FRAGMENT UIT DOCUMENT:
--
Het feit dat voor alle tandartspraktijken dezelfde milieurisico's gelden is een reden om geen onderscheid te maken tussen zelfstandige praktijken en praktijken die onderdeel uitmaken van een (andere) inrichting.

Nadelige gevolgen worden met name veroorzaakt door het op de riolering lozen vanuit tandartspraktijken van amalgaam, gips of fotografische vloeistoffen. Een van de belangrijkste verplichtingen uit dit besluit is het voorschrijven van een goede amalgaamafscheider. Amalgaamhoudende restanten die vrijkomen bij de toepassing van amalgaam in de tandheelkunde, zijn ingevolge bijlage I van het Besluit aanwijzing gevaarlijke afvalstoffen (Stb. 1993, 617) aangewezen als gevaarlijke afvalstof. Dit houdt in dat met betrekking tot de verwijdering van deze afvalstoffen hoofdstuk 10 van de Wet milieubeheer geldt, met name titel 10.5 inzake de verwijdering van gevaarlijke afvalstoffen. Het komt erop neer dat amalgaamrestanten alleen door een bevoegde inzamelaar mogen worden ingezameld. Het zich op andere wijze ontdoen van de restanten is verboden. Het voorschrijven van een amalgaamafscheider leidt tot vermindering van lozingen van kwik. Er komt een beheersbare stroom amalgaamafval beschikbaar voor inzameling, verwerking en eventueel hergebruik.

De voorschriften ten aanzien van de amalgaamafscheider zijn in beginsel identiek aan de voorschriften van het, bij dit besluit in te trekken Lozingenbesluit Wvo tandartspraktijken. Dat besluit is gebaseerd op de aanbevelingen uit het rapport «Afvalwaterproblematiek in de tandheelkundige verzorging» van de Coördinatiecommissie Uitvoering Wet verontreiniging oppervlaktewateren, thans geheten Commissie Integraal Waterbeheer (hierna te noemen: CIW/CUWVO), van februari 1990.
--
AANGELEVERDE GEGEVENS:
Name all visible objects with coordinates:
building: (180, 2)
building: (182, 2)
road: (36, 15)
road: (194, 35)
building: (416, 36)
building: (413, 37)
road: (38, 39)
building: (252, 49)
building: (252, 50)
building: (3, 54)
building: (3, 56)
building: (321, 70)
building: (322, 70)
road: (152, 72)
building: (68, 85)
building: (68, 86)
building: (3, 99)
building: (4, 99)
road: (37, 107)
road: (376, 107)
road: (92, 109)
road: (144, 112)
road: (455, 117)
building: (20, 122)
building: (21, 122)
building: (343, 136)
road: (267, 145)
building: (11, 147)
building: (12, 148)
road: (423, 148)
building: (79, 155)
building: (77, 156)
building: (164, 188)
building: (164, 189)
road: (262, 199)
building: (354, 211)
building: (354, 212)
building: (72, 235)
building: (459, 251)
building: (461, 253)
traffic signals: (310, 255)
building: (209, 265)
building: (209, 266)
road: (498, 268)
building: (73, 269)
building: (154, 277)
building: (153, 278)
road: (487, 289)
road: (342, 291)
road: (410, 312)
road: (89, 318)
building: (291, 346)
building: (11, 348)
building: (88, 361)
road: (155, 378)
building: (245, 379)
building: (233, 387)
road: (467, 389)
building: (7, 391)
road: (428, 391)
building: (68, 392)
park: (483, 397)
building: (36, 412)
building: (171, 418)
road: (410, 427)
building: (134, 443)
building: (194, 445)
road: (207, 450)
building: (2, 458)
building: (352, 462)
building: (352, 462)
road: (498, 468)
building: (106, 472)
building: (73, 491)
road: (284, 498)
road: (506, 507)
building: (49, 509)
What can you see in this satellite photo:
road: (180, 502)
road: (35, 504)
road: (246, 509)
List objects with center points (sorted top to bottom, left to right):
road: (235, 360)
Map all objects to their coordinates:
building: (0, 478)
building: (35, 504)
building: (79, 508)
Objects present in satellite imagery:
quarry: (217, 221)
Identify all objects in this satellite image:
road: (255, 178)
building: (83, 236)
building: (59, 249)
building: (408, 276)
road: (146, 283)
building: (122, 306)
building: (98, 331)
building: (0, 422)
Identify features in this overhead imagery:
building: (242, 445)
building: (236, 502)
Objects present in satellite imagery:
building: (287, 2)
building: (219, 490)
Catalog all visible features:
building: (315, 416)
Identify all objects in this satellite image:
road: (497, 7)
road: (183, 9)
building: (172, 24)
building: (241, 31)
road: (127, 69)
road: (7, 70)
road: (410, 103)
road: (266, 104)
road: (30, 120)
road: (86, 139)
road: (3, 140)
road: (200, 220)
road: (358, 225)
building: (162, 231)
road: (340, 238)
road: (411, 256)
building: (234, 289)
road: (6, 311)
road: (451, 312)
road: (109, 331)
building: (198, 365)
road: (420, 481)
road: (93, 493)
--
OPDRACHTEN:
- 1) Neem uit de tekst over tandartspraktijken het stuk vanaf "De voorschriften ten" tot en met "van februari 1990." woordelijk over.
- 2) Vertaal deze zin uit de tekst over tandartspraktijken in het Engels: "Het voorschrijven van een amalgaamafscheider leidt tot vermindering van lozingen van kwik."
Gebruik alleen de tekst over tandartspraktijken.

ANTWOORDEN PER OPDRACHT:
- 1)
De voorschriften ten aanzien van de amalgaamafscheider zijn in beginsel identiek aan de voorschriften van het, bij dit besluit in te trekken Lozingenbesluit Wvo tandartspraktijken. Dat besluit is gebaseerd op de aanbevelingen uit het rapport «Afvalwaterproblematiek in de tandheelkundige verzorging» van de Coördinatiecommissie Uitvoering Wet verontreiniging oppervlaktewateren, thans geheten Commissie Integraal Waterbeheer (hierna te noemen: CIW/CUWVO), van februari 1990.

- 2) Prescribing an amalgam separator leads to a reduction in mercury discharges.